(Beginning of GIVEN DATA)

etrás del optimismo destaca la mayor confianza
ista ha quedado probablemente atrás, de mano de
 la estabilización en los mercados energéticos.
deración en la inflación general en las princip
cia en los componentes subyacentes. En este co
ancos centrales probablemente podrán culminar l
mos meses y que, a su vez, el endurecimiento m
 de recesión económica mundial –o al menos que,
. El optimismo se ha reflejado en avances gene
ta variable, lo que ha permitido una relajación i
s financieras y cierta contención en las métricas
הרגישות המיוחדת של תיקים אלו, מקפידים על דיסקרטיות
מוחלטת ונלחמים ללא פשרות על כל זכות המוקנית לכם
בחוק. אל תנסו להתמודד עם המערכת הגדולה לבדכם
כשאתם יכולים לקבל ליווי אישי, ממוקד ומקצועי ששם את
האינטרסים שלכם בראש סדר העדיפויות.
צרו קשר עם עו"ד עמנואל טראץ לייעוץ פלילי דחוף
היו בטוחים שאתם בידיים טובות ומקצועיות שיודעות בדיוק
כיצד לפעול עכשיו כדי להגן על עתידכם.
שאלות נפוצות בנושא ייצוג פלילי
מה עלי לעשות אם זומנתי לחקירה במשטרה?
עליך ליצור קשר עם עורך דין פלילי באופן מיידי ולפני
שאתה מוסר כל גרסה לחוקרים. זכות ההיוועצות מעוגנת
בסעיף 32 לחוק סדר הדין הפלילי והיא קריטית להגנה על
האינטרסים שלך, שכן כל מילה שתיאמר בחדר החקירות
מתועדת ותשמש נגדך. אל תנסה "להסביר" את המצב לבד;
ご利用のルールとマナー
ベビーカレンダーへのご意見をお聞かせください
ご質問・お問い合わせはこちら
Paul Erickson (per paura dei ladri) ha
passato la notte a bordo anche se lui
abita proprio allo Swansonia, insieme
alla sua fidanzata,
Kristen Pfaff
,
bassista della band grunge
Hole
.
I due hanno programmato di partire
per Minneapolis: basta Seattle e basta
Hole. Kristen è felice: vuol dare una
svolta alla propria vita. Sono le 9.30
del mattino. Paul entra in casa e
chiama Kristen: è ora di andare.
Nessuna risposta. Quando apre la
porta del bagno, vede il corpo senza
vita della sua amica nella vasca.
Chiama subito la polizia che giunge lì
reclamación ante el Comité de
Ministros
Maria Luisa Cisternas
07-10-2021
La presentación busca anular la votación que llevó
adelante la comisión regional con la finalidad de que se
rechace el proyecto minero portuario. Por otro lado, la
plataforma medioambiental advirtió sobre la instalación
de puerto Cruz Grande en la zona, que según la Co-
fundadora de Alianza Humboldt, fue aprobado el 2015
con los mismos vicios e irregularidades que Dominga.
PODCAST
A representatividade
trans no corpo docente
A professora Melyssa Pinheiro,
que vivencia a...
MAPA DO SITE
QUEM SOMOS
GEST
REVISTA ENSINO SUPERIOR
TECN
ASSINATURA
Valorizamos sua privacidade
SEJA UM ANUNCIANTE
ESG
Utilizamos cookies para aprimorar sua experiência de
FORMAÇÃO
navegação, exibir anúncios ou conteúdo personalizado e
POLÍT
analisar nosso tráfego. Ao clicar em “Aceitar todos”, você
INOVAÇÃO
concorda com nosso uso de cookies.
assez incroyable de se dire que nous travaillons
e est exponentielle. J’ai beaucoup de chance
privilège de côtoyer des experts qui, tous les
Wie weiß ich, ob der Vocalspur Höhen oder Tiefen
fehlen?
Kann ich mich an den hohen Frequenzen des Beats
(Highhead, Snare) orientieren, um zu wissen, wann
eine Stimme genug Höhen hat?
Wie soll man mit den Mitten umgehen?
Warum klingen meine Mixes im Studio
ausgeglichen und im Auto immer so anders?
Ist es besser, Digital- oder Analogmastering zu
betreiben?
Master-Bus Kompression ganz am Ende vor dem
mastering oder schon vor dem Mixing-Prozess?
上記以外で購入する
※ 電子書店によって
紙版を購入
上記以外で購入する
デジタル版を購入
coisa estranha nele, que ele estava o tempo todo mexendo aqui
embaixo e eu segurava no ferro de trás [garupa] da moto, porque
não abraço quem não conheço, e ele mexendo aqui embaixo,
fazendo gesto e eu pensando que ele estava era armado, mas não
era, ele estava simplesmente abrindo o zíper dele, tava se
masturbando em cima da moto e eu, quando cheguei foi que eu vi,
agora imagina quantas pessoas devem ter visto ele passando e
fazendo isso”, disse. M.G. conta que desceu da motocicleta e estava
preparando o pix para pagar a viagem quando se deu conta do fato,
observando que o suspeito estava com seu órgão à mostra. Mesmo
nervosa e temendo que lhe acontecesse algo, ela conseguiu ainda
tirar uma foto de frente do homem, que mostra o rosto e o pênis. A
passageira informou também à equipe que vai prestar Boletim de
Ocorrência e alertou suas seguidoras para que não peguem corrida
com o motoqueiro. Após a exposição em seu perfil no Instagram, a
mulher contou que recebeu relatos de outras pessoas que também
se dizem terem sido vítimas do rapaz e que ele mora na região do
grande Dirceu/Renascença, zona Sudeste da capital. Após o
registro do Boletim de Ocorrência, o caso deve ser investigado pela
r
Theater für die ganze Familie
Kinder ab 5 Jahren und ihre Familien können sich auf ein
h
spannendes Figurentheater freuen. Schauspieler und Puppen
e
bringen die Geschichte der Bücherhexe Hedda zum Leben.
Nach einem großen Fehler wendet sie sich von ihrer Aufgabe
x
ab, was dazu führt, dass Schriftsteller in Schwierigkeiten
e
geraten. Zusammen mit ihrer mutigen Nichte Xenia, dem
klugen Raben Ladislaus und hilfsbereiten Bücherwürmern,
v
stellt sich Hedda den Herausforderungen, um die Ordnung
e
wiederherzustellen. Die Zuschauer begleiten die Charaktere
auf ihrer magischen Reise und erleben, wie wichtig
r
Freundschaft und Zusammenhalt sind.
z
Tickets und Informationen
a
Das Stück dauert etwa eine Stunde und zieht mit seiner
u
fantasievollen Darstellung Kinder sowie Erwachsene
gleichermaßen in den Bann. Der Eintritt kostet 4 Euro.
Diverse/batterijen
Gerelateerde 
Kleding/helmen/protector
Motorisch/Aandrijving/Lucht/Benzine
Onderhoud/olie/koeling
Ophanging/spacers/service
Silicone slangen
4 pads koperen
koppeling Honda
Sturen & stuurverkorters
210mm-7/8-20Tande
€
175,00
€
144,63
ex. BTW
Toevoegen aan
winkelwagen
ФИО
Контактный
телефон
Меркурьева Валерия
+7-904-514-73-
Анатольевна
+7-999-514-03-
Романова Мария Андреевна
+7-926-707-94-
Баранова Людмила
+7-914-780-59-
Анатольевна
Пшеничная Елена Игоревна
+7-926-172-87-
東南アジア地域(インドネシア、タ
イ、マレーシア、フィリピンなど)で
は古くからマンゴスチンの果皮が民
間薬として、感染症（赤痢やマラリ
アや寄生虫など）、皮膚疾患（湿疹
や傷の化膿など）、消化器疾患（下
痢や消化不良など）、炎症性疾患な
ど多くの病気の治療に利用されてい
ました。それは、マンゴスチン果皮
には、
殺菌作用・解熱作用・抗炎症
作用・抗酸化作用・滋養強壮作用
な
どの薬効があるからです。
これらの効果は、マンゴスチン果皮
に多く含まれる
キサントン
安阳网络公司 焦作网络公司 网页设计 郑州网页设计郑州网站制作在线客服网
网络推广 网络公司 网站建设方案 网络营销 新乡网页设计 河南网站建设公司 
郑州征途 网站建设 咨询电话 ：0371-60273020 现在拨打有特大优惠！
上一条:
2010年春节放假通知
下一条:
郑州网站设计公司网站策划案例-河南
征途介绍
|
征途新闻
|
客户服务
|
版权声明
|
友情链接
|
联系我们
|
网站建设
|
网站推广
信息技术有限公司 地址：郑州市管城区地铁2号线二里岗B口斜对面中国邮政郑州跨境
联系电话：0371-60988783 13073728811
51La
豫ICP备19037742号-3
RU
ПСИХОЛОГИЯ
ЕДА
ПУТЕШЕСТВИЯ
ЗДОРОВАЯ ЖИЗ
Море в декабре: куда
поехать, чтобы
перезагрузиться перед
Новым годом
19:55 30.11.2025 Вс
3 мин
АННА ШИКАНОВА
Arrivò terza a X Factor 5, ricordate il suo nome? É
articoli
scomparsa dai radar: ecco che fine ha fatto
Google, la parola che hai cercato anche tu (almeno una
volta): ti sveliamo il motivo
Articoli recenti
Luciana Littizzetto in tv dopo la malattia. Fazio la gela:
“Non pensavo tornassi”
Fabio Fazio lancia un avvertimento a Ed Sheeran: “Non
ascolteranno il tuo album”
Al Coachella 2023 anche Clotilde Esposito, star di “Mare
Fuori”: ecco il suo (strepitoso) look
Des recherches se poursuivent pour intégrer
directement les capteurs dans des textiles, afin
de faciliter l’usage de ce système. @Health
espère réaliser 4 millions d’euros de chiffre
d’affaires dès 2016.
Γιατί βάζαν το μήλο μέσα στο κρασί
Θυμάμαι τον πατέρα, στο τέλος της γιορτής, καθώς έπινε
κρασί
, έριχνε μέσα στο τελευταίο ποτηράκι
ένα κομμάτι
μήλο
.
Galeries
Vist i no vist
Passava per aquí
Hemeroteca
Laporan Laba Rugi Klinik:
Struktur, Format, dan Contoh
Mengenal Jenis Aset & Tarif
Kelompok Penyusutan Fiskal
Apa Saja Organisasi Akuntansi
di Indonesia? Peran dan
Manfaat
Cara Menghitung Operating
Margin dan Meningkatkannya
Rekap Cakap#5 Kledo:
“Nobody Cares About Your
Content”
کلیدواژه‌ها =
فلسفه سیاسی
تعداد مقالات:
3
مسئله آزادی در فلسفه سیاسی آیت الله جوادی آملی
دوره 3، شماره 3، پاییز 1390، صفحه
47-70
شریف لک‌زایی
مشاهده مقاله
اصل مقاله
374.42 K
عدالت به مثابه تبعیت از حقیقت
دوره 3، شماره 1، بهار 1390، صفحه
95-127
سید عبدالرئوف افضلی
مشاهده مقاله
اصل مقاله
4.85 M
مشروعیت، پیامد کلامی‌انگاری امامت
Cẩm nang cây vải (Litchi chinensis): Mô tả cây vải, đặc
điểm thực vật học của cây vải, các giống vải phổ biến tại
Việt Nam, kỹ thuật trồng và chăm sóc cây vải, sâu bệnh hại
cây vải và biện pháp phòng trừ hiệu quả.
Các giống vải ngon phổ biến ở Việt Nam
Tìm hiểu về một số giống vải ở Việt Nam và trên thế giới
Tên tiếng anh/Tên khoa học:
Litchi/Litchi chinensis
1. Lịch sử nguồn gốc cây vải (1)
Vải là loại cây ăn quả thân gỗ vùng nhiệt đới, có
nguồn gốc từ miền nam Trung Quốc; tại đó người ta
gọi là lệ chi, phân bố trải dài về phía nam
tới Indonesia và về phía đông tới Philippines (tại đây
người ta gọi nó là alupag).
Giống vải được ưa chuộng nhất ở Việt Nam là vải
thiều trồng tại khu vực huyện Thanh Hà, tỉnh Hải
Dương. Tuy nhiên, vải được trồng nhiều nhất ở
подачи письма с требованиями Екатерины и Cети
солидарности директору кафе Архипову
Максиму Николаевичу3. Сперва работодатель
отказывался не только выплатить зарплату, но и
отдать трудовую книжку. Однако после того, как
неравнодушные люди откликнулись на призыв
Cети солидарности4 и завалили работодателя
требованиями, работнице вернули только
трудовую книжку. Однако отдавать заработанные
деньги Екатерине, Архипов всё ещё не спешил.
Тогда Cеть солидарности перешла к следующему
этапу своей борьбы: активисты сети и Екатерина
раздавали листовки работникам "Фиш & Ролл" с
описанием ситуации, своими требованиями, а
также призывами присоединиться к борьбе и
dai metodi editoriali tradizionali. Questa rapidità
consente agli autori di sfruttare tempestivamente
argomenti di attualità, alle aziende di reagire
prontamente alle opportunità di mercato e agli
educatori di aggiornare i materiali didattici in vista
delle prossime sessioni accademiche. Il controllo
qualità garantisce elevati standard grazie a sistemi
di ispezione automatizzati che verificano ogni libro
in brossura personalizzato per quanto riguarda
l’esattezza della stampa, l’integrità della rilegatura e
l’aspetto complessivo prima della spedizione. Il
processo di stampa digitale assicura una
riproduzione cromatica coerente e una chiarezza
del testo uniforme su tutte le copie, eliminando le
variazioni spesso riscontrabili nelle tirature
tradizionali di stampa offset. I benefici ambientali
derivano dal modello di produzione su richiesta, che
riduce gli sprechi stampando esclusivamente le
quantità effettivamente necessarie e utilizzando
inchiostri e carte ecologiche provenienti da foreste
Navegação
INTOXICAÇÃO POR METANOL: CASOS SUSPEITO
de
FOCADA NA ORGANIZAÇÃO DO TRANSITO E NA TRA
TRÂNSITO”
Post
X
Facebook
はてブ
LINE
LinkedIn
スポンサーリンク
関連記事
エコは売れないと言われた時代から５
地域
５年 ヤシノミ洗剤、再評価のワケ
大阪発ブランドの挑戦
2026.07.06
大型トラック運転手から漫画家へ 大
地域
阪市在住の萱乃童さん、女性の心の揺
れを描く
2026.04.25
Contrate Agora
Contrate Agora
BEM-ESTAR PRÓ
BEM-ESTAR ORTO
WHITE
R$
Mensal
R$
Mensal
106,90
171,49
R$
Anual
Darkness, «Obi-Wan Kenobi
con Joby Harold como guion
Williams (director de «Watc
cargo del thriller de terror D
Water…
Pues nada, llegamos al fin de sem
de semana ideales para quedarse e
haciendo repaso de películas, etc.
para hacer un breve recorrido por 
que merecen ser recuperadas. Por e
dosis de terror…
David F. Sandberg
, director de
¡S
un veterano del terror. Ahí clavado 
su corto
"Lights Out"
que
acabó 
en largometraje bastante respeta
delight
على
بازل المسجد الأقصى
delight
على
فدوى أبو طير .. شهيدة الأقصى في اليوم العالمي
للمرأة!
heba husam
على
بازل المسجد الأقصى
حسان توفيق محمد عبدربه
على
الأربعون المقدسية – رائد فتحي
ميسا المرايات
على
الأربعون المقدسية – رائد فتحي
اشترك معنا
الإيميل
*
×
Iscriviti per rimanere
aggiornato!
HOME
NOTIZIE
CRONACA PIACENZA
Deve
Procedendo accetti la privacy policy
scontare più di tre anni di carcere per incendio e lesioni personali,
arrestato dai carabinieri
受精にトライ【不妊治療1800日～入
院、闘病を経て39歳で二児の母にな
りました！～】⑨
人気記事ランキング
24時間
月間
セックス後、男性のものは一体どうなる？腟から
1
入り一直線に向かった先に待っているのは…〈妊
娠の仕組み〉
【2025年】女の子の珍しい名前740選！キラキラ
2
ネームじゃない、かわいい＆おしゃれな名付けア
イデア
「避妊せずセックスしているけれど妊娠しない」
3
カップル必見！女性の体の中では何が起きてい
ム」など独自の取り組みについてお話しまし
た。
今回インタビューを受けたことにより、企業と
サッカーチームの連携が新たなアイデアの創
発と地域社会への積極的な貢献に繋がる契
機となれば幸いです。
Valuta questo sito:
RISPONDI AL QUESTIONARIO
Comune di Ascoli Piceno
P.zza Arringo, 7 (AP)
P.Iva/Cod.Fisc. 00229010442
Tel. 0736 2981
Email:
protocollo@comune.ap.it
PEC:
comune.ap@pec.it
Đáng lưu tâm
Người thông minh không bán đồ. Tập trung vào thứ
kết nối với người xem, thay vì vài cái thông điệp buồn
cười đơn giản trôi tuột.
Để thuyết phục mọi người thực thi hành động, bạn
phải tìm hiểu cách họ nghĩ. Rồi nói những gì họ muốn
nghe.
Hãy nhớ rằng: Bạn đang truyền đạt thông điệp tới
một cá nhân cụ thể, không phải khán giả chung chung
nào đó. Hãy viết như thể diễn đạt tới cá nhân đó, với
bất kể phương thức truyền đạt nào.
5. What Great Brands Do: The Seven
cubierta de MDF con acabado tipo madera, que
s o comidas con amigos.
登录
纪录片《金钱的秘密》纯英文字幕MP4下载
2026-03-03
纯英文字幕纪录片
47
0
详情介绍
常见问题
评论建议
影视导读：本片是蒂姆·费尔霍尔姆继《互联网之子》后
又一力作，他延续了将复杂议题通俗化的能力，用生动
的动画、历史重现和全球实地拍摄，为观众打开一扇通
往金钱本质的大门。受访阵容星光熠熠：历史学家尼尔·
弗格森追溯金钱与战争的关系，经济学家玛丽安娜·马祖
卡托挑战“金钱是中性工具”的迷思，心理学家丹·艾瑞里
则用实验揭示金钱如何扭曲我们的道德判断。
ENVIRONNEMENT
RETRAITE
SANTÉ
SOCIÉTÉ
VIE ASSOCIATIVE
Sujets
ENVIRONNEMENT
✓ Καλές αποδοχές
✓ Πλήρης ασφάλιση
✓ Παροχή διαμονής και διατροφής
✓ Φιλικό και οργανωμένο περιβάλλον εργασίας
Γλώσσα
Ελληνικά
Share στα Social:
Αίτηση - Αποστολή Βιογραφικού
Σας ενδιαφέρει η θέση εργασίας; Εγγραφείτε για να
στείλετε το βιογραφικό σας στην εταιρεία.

(End of GIVEN DATA)

**YOUR GOAL**: The task calls for all lines in the entries that hold "nguồn".

**TASK SOLUTION**:
1. Lịch sử nguồn gốc cây vải (1)
nguồn gốc từ miền nam Trung Quốc; tại đó người ta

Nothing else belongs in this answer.